AUSGANGSTEXT
Linda Bilda schloss 1982 eine Buchhändlerlehre ab, bevor sie von 1983 bis 1989 an der Hochschule für Angewandte Kunst Wien lernte. 1989 erlangte sie ihr Diplom bei Erich Wonder und Axel Manthey in der Meisterklasse für Bühnen- und Filmgestaltung. Ihre künstlerische Praxis umfasste zu der Zeit Malerei, Bildhauerei und (literarisches) Schreiben.

1984 bekam sie ihren ersten Sohn Felix, 1989 ihren zweiten Sohn Luis. In den 2000er Jahren erhielt sie verschiedene Lehraufträge an der Akademie der bildenden Künste Wien (so etwa das Seminar „Gesellschaftskritische Bildproduktion und ihr Vermögen“ 2001) und an der Universität für angewandte Kunst Wien.

Sie war Mitglied der Vereinigung Bildender KünstlerInnen der Wiener Secession. Ihr umfassendes Werk wurde 2020 mit einer Retrospektive im Lentos Kunstmuseum Linz geehrt.

Künstlerische Praxis

Interventionen im öffentlichen Raum

Noch während ihrer Studienzeit gründete Linda Bilda mit anderen eine Gruppe zur experimentellen Erforschung urbaner Räume, die sich in Anlehnung an und in Auseinandersetzung mit der Situationistische Internationale die SI Wiener Sektion nannte.

1983 war sie Gründungsmitglied der Galerie nächst der Fremdenpolizei, einer Schaufenstergalerie in der Bäckerstraße im Wiener Ersten Bezirk. 1994 gründete sie zudem den Kunstverein ARTCLUB WIEN, den Bilda bis 1995 leitete.

BEREITGESTELLTE DATEN
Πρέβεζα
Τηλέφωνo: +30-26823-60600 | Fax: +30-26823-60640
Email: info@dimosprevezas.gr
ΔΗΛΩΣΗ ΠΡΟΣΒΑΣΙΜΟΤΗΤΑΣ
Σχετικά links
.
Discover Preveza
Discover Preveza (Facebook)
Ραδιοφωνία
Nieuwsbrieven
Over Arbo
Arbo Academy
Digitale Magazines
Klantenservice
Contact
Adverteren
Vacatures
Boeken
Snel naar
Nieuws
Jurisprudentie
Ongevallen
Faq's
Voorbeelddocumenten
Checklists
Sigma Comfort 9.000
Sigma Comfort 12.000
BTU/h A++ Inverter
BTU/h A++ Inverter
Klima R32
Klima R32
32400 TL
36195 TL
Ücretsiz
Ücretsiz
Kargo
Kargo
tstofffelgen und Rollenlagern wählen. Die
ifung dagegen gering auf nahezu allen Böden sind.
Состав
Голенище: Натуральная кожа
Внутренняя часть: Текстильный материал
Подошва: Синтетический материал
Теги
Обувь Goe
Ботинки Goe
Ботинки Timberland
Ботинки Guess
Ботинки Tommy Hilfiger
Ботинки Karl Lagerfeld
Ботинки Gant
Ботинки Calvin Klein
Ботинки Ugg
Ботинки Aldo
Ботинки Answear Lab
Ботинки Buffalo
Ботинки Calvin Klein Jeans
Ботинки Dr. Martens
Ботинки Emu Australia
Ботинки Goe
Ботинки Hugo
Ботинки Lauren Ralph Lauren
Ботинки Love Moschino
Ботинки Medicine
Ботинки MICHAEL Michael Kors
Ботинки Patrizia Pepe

AUFGABEN
(a) Wo befand sich laut dem Ausgangstext über Linda Bilda die Galerie nächst der Fremdenpolizei?
(b) Führe den Ausgangstext über Linda Bilda ab seinem letzten Satz weiter.

LÖSUNGEN
(a) In der Bäckerstraße im Wiener Ersten Bezirk.

(b)
Von KÖR Kunst im öffentlichen Raum Wien eingeladen, erstellte Linda Bilda 2013 Teil 1 und 2015 Teil 2 ihres Projekts Arbeite Nie in der Arbeitersiedlung Marienthal von Gramatneusiedl.[1] 2013 gestaltete sie das Leitsystem des Parkhaus WIPARK Freyung in Wien neu. Das künstlerisch gestaltete Leitsystem zielte darauf ab, dass Garagenbenutzer die räumliche Situation innerhalb der Garage schneller erfassen. WIPARK und die Künstlerin wollten damit „den Anspruch erheben, die Betrachterinnen und Betrachter – unabhängig von Alter und kulturellem Hintergrund – ohne die Vermittlung durch Interpretation formal und inhaltlich zu erreichen.“[2] Das Konzept betitelte Bilda als Kathedrale der Moderne und basierte auf Wandmalereien und einer speziellen Leuchtglastechnik, für die sie unter dem Namen „Light-Glass“ an einer Patentanmeldung arbeitete.[3] 2010 gründete Bilda schlussendlich die Firma Light-Glass, über die sie den genannten Werkstoff im Architekturbereich vertrieb.

Comiczeichnungen

Linda Bildas Titel für ihre Comic-Serie No Polit Comics oder No_Politcomix (1994–2005) bezieht sich auf die Künstlergruppe jüdischer Immigranten in New York der 1950er und 60er Jahre mit dem Namen NO.[4] Eine weitere Referenz ist das japanische Nō-Theater.[5] Bildas NO-Comics greifen soziale Probleme auf und propagieren eine fortschrittlichere Gesellschaftsform. Viele ihrer Motive bezog sie aus tagespolitischen und feministischen Debatten. In dem selbstproduzierten Polit-Comiczine vereint Bilda gesellschaftskritische und feministische Inhalte, neben Comics finden sich kritische Textpassagen.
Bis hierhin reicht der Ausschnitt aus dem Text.